> **Exercise requirements**: Lift out all lines below that contain "data".

> **Supplied records**:
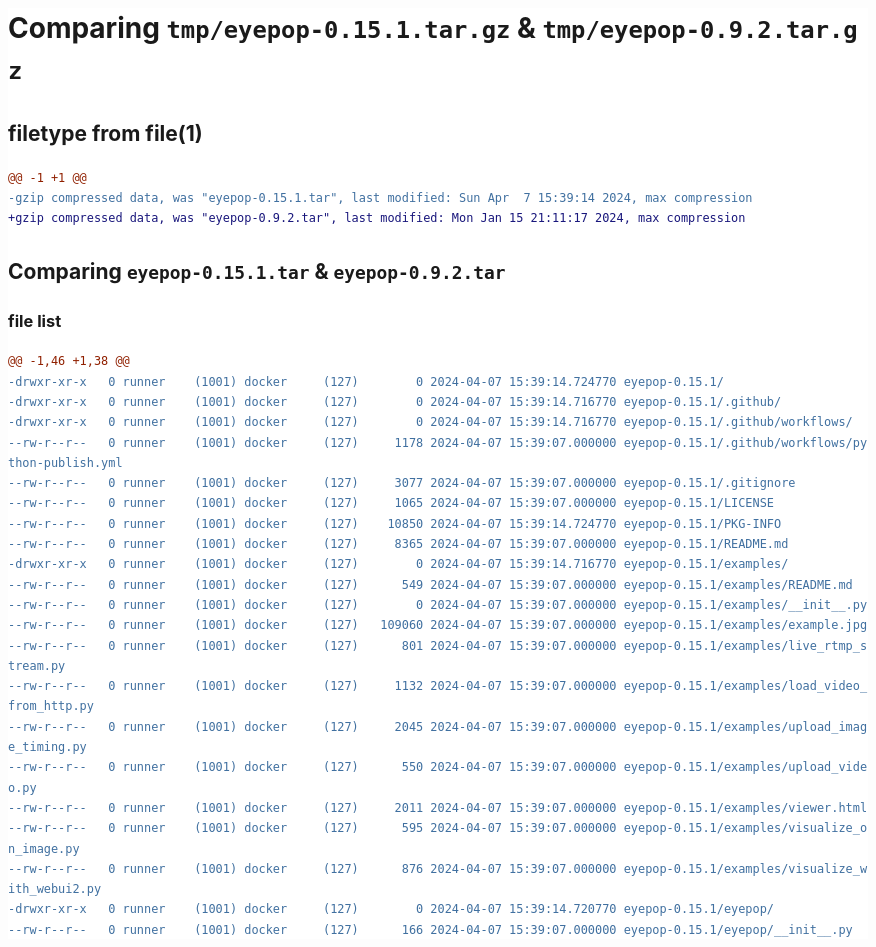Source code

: # Comparing `tmp/eyepop-0.15.1.tar.gz` & `tmp/eyepop-0.9.2.tar.gz`

## filetype from file(1)

```diff
@@ -1 +1 @@
-gzip compressed data, was "eyepop-0.15.1.tar", last modified: Sun Apr  7 15:39:14 2024, max compression
+gzip compressed data, was "eyepop-0.9.2.tar", last modified: Mon Jan 15 21:11:17 2024, max compression
```

## Comparing `eyepop-0.15.1.tar` & `eyepop-0.9.2.tar`

### file list

```diff
@@ -1,46 +1,38 @@
-drwxr-xr-x   0 runner    (1001) docker     (127)        0 2024-04-07 15:39:14.724770 eyepop-0.15.1/
-drwxr-xr-x   0 runner    (1001) docker     (127)        0 2024-04-07 15:39:14.716770 eyepop-0.15.1/.github/
-drwxr-xr-x   0 runner    (1001) docker     (127)        0 2024-04-07 15:39:14.716770 eyepop-0.15.1/.github/workflows/
--rw-r--r--   0 runner    (1001) docker     (127)     1178 2024-04-07 15:39:07.000000 eyepop-0.15.1/.github/workflows/python-publish.yml
--rw-r--r--   0 runner    (1001) docker     (127)     3077 2024-04-07 15:39:07.000000 eyepop-0.15.1/.gitignore
--rw-r--r--   0 runner    (1001) docker     (127)     1065 2024-04-07 15:39:07.000000 eyepop-0.15.1/LICENSE
--rw-r--r--   0 runner    (1001) docker     (127)    10850 2024-04-07 15:39:14.724770 eyepop-0.15.1/PKG-INFO
--rw-r--r--   0 runner    (1001) docker     (127)     8365 2024-04-07 15:39:07.000000 eyepop-0.15.1/README.md
-drwxr-xr-x   0 runner    (1001) docker     (127)        0 2024-04-07 15:39:14.716770 eyepop-0.15.1/examples/
--rw-r--r--   0 runner    (1001) docker     (127)      549 2024-04-07 15:39:07.000000 eyepop-0.15.1/examples/README.md
--rw-r--r--   0 runner    (1001) docker     (127)        0 2024-04-07 15:39:07.000000 eyepop-0.15.1/examples/__init__.py
--rw-r--r--   0 runner    (1001) docker     (127)   109060 2024-04-07 15:39:07.000000 eyepop-0.15.1/examples/example.jpg
--rw-r--r--   0 runner    (1001) docker     (127)      801 2024-04-07 15:39:07.000000 eyepop-0.15.1/examples/live_rtmp_stream.py
--rw-r--r--   0 runner    (1001) docker     (127)     1132 2024-04-07 15:39:07.000000 eyepop-0.15.1/examples/load_video_from_http.py
--rw-r--r--   0 runner    (1001) docker     (127)     2045 2024-04-07 15:39:07.000000 eyepop-0.15.1/examples/upload_image_timing.py
--rw-r--r--   0 runner    (1001) docker     (127)      550 2024-04-07 15:39:07.000000 eyepop-0.15.1/examples/upload_video.py
--rw-r--r--   0 runner    (1001) docker     (127)     2011 2024-04-07 15:39:07.000000 eyepop-0.15.1/examples/viewer.html
--rw-r--r--   0 runner    (1001) docker     (127)      595 2024-04-07 15:39:07.000000 eyepop-0.15.1/examples/visualize_on_image.py
--rw-r--r--   0 runner    (1001) docker     (127)      876 2024-04-07 15:39:07.000000 eyepop-0.15.1/examples/visualize_with_webui2.py
-drwxr-xr-x   0 runner    (1001) docker     (127)        0 2024-04-07 15:39:14.720770 eyepop-0.15.1/eyepop/
--rw-r--r--   0 runner    (1001) docker     (127)      166 2024-04-07 15:39:07.000000 eyepop-0.15.1/eyepop/__init__.py
```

> **Exercise solution**:
-gzip compressed data, was "eyepop-0.15.1.tar", last modified: Sun Apr  7 15:39:14 2024, max compression
+gzip compressed data, was "eyepop-0.9.2.tar", last modified: Mon Jan 15 21:11:17 2024, max compression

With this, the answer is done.